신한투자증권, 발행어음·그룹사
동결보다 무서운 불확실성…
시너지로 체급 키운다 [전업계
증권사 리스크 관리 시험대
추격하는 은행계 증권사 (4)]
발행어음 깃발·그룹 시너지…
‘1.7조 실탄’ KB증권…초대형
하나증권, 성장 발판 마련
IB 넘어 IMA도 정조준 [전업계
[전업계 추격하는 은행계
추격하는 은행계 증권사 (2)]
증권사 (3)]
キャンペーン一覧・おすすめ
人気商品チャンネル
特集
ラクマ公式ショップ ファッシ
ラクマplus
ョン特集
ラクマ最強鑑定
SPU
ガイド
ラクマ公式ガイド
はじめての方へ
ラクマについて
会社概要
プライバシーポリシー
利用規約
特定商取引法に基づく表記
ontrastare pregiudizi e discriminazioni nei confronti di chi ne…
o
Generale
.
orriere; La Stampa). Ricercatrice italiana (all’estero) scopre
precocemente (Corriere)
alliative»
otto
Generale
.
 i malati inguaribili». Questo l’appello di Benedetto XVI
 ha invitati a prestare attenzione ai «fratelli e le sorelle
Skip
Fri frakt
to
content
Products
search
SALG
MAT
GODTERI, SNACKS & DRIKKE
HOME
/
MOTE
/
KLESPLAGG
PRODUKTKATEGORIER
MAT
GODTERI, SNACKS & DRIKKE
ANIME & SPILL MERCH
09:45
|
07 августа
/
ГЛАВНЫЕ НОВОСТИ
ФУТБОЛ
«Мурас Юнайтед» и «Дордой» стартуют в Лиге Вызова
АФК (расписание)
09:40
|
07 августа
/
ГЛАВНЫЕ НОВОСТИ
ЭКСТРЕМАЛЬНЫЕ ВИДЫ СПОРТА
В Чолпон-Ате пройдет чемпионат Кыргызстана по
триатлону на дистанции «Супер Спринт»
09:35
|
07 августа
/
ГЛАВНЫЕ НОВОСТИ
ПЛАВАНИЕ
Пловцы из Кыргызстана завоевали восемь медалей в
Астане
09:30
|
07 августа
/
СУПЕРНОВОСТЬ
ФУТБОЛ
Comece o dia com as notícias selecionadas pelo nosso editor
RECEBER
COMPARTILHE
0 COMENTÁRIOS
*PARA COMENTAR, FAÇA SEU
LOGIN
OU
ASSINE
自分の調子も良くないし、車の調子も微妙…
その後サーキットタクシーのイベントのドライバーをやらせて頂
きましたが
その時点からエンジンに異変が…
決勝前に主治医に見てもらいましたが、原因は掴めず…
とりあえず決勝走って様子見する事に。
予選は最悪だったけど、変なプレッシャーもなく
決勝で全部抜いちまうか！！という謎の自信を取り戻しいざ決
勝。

• • • •

An exact copy of all the material is what is needed.

- **OUTPUT FOR THIS EXERCISE**
신한투자증권, 발행어음·그룹사
동결보다 무서운 불확실성…
시너지로 체급 키운다 [전업계
증권사 리스크 관리 시험대
추격하는 은행계 증권사 (4)]
발행어음 깃발·그룹 시너지…
‘1.7조 실탄’ KB증권…초대형
하나증권, 성장 발판 마련
IB 넘어 IMA도 정조준 [전업계
[전업계 추격하는 은행계
추격하는 은행계 증권사 (2)]
증권사 (3)]
キャンペーン一覧・おすすめ
人気商品チャンネル
特集
ラクマ公式ショップ ファッシ
ラクマplus
ョン特集
ラクマ最強鑑定
SPU
ガイド
ラクマ公式ガイド
はじめての方へ
ラクマについて
会社概要
プライバシーポリシー
利用規約
特定商取引法に基づく表記
ontrastare pregiudizi e discriminazioni nei confronti di chi ne…
o
Generale
.
orriere; La Stampa). Ricercatrice italiana (all’estero) scopre
precocemente (Corriere)
alliative»
otto
Generale
.
 i malati inguaribili». Questo l’appello di Benedetto XVI
 ha invitati a prestare attenzione ai «fratelli e le sorelle
Skip
Fri frakt
to
content
Products
search
SALG
MAT
GODTERI, SNACKS & DRIKKE
HOME
/
MOTE
/
KLESPLAGG
PRODUKTKATEGORIER
MAT
GODTERI, SNACKS & DRIKKE
ANIME & SPILL MERCH
09:45
|
07 августа
/
ГЛАВНЫЕ НОВОСТИ
ФУТБОЛ
«Мурас Юнайтед» и «Дордой» стартуют в Лиге Вызова
АФК (расписание)
09:40
|
07 августа
/
ГЛАВНЫЕ НОВОСТИ
ЭКСТРЕМАЛЬНЫЕ ВИДЫ СПОРТА
В Чолпон-Ате пройдет чемпионат Кыргызстана по
триатлону на дистанции «Супер Спринт»
09:35
|
07 августа
/
ГЛАВНЫЕ НОВОСТИ
ПЛАВАНИЕ
Пловцы из Кыргызстана завоевали восемь медалей в
Астане
09:30
|
07 августа
/
СУПЕРНОВОСТЬ
ФУТБОЛ
Comece o dia com as notícias selecionadas pelo nosso editor
RECEBER
COMPARTILHE
0 COMENTÁRIOS
*PARA COMENTAR, FAÇA SEU
LOGIN
OU
ASSINE
自分の調子も良くないし、車の調子も微妙…
その後サーキットタクシーのイベントのドライバーをやらせて頂
きましたが
その時点からエンジンに異変が…
決勝前に主治医に見てもらいましたが、原因は掴めず…
とりあえず決勝走って様子見する事に。
予選は最悪だったけど、変なプレッシャーもなく
決勝で全部抜いちまうか！！という謎の自信を取り戻しいざ決
勝。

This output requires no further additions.